Perhaps the book is tackling difficult subjects such as domestic abuse, sexual abuse, or infidelities, perhaps you remember too many bad times and not enough of the good ones. Perhaps you want to write about people but you know it will hurt others, perhaps you are worried that it will land you in court – perhaps you haven’t even considered this. The amount of people who email me and say they want to write their story but I point out to them that, unfortunately, they would not have the proof to satisfy a court of law if an action was taken against them by the other party. People don’t realise that and it is important.
So I thought for this month’s meet up on Monday evening, we could discuss writing people in more detail, the ethics of writing people, the honesty required, the personal decisions that need to be made, and the legal ones. Although, disclaimer, you should never publish anything without a lawyer glancing over it.
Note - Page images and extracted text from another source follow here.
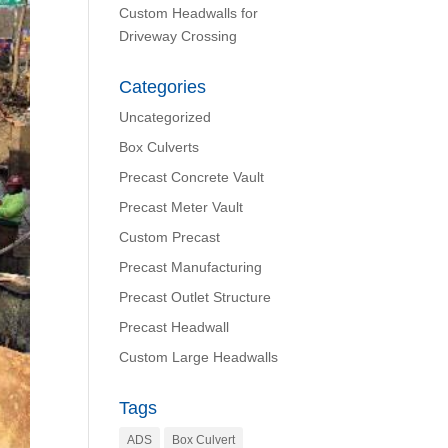
Custom Headwalls for
Driveway Crossing
Categories
Uncategorized
Box Culverts
Precast Concrete Vault
Precast Meter Vault
Custom Precast
Precast Manufacturing
Precast Outlet Structure
Precast Headwall
Custom Large Headwalls
Tags
ADS
Box Culvert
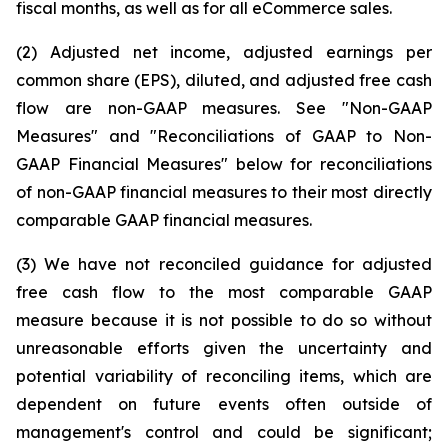
fiscal months, as well as for all eCommerce sales.
(2) Adjusted net income, adjusted earnings per
common share (EPS), diluted, and adjusted free cash
flow are non-GAAP measures. See "Non-GAAP
Measures" and "Reconciliations of GAAP to Non-
GAAP Financial Measures" below for reconciliations
of non-GAAP financial measures to their most directly
comparable GAAP financial measures.
(3) We have not reconciled guidance for adjusted
free cash flow to the most comparable GAAP
measure because it is not possible to do so without
unreasonable efforts given the uncertainty and
potential variability of reconciling items, which are
dependent on future events often outside of
management's control and could be significant;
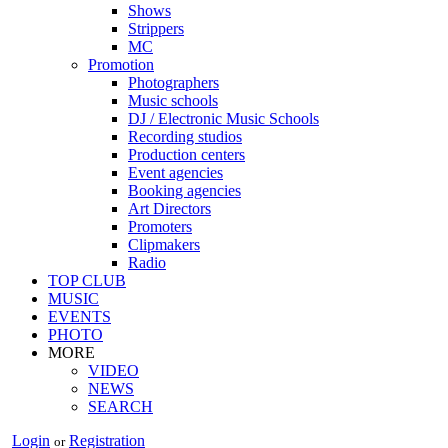
Shows
Strippers
MC
Promotion
Photographers
Music schools
DJ / Electronic Music Schools
Recording studios
Production centers
Event agencies
Booking agencies
Art Directors
Promoters
Clipmakers
Radio
TOP CLUB
MUSIC
EVENTS
PHOTO
MORE
VIDEO
NEWS
SEARCH
Login
Registration
or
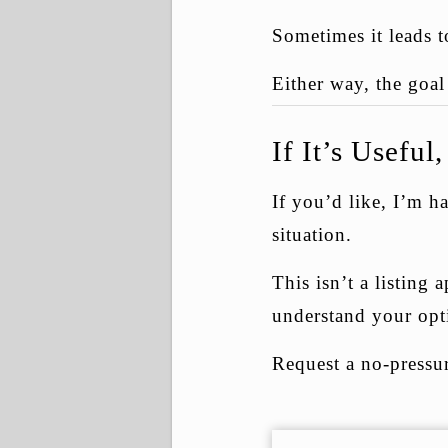
Sometimes it leads t
Either way, the goa
If It’s Usefu
If you’d like, I’m 
situation.
This isn’t a listing
understand your opt
Request a no-pressu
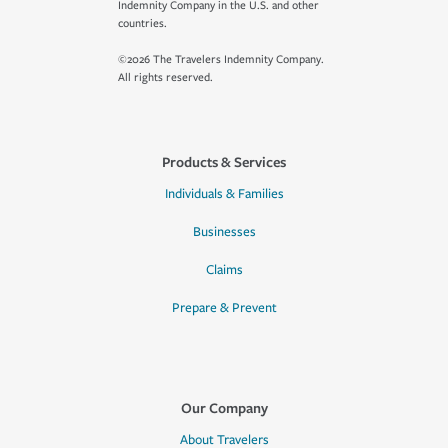
Indemnity Company in the U.S. and other
countries.
©2026 The Travelers Indemnity Company.
All rights reserved.
Products & Services
Individuals & Families
Businesses
Claims
Prepare & Prevent
Our Company
About Travelers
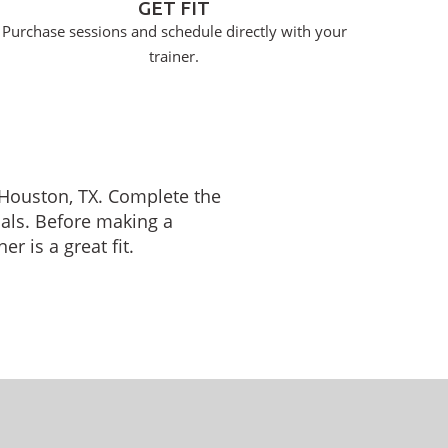
GET FIT
Purchase sessions and schedule directly with your
trainer.
n Houston, TX. Complete the
oals. Before making a
r is a great fit.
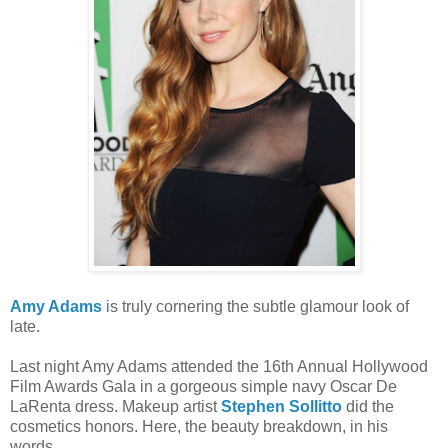
Amy Adams
is truly cornering the subtle glamour look of
late.
Last night Amy Adams attended the 16th Annual Hollywood
Film Awards Gala in a gorgeous simple navy Oscar De
LaRenta dress. Makeup artist
Stephen Sollitto
did the
cosmetics honors. Here, the beauty breakdown, in his
words.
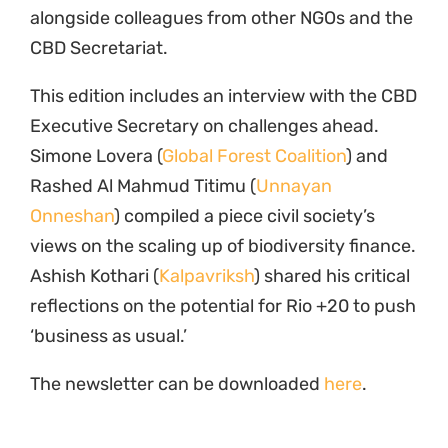
alongside colleagues from other NGOs and the
CBD Secretariat.
This edition includes an interview with the CBD
Executive Secretary on challenges ahead.
Simone Lovera (
Global Forest Coalition
) and
Rashed Al Mahmud Titimu (
Unnayan
Onneshan
) compiled a piece civil society’s
views on the scaling up of biodiversity finance.
Ashish Kothari (
Kalpavriksh
) shared his critical
reflections on the potential for Rio +20 to push
‘business as usual.’
The newsletter can be downloaded
here
.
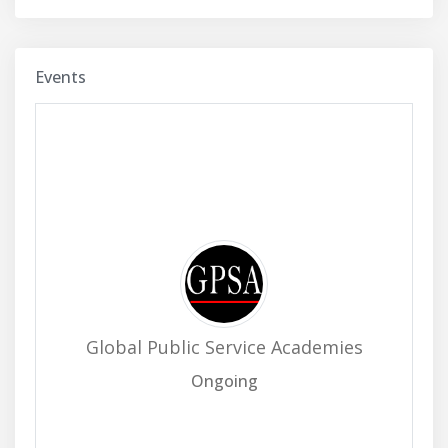
Events
Global Public Service Academies
Ongoing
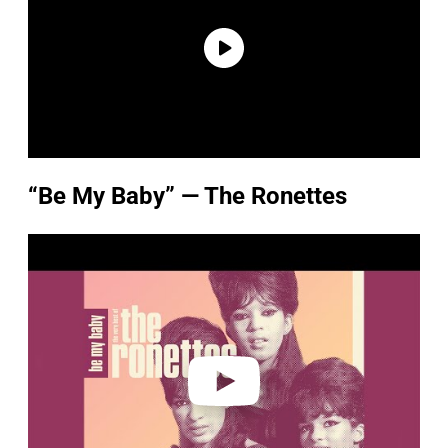
“Be My Baby” — The Ronettes
P
l
a
y
v
i
d
e
o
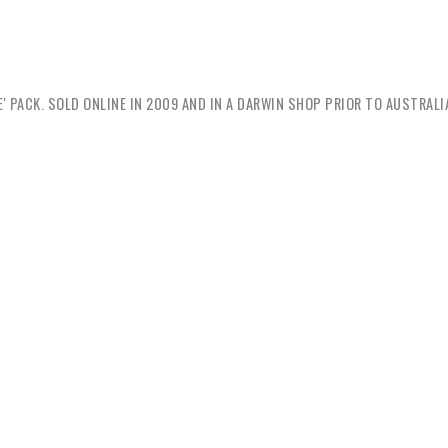
' PACK. SOLD ONLINE IN 2009 AND IN A DARWIN SHOP PRIOR TO AUSTRALI
Grant
: I was at the local markets this morn
a blue t-shirt printed with the Australian fla
. We drink beer. And we speak f#ckin’ Engli
ists but always figure racism needs to be co
racist t-shirt mate? / It’s not racist. / Yes it is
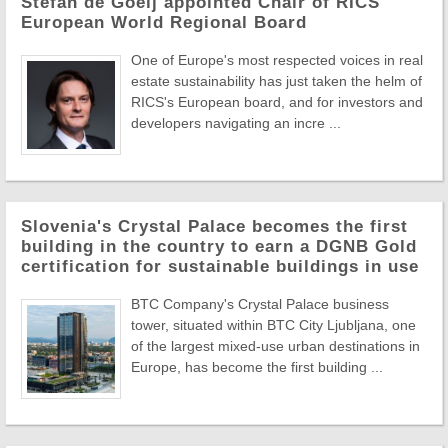
Stefan de Goeij appointed Chair of RICS
European World Regional Board
One of Europe's most respected voices in real
estate sustainability has just taken the helm of
RICS's European board, and for investors and
developers navigating an incre ...
Slovenia's Crystal Palace becomes the first
building in the country to earn a DGNB Gold
certification for sustainable buildings in use
BTC Company's Crystal Palace business
tower, situated within BTC City Ljubljana, one
of the largest mixed-use urban destinations in
Europe, has become the first building ...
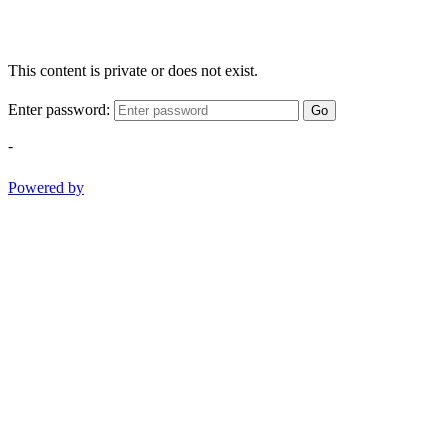
This content is private or does not exist.
Enter password:
Go
-
Powered by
But back to Hopper and his beautiful painting. Memory is unreliable, events aren’t always as we remember, people aren’t always exactly as we knew them, truth is subjective, there is their truth, there is yours, but facts are facts.
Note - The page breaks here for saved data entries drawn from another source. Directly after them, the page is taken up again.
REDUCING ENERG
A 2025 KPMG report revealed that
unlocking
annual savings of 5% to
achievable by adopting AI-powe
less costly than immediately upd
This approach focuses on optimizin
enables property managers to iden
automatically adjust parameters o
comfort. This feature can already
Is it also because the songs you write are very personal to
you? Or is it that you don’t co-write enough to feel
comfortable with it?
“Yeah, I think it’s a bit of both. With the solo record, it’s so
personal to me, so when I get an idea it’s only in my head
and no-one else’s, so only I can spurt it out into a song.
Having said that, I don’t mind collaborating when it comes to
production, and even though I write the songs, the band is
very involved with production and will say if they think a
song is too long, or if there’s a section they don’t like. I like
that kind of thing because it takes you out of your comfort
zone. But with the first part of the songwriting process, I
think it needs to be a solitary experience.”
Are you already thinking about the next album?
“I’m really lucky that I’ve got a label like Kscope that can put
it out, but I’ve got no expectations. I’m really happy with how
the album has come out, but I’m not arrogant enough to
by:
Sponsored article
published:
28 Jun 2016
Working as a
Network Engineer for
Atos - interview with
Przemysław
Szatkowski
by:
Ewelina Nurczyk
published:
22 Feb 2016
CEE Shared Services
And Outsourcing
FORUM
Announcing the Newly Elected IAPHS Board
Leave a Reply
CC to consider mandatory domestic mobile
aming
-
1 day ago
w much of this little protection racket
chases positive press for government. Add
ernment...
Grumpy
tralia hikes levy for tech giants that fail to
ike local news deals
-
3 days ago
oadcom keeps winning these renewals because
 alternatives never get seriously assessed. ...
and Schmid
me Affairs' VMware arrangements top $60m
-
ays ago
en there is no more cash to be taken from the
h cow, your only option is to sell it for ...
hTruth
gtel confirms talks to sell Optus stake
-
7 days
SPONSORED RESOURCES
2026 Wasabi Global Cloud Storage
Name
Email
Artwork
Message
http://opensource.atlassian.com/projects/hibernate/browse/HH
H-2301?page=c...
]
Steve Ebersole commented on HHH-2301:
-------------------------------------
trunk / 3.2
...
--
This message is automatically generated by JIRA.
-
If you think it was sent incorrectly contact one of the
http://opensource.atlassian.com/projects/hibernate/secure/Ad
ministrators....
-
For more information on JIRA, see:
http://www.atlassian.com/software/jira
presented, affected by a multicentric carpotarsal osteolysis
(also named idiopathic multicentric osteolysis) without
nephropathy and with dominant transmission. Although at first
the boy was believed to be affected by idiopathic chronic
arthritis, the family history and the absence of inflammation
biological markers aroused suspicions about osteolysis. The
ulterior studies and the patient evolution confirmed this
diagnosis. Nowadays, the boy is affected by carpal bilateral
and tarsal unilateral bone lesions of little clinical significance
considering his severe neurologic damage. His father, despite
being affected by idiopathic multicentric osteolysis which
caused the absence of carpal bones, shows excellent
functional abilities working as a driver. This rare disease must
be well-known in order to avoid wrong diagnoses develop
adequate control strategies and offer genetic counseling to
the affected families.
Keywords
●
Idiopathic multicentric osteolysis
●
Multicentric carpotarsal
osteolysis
There is another well-known Edward Hopper painting that I didn’t see at the Whitney, it hangs somewhere else. Cape Cod Morning depicts another woman standing in the sun’s rays looking out of a window.
Josephine Nivison, the muse as always, said of the painting: ‘It’s a woman looking out to see if the weather’s good enough to hang out her washing.’ (This quote alone might give some indication of why she was willing to sacrifice her own career for her husband’s.)
Hopper retorted: ‘Did I say that?… From my point of view she’s just looking out the window.’
Perspective. Subjectivity. Truth. There is no getting away from those words, in life, or art, or writing.
So, come and join me on Monday evening at 7pm (British Summer Time) for our monthly creative chat and we will discuss this in more detail. I’ll send out the zoom details to all White Ink members on Monday at noon, and don’t forget you need to be a paid member to join and you can do that here:
I hope to see you there.
Yup and yes! Love this perspective. I found myself prickling at Hopper painting his wife as a young woman but you made me think again, and yes it is quite moving. I’d love to join tomorrow
Lovely thoughts about Hopper. (A big influence on my mother’s early painting). What I am struck by is how my parents contained so many versions of themselves (mostly I’m writing about my parents) and how there are also many of me writing about many of them. I can’t fix my own position any more than I can nail them down. I think it helps me write to embrace all the contradictions.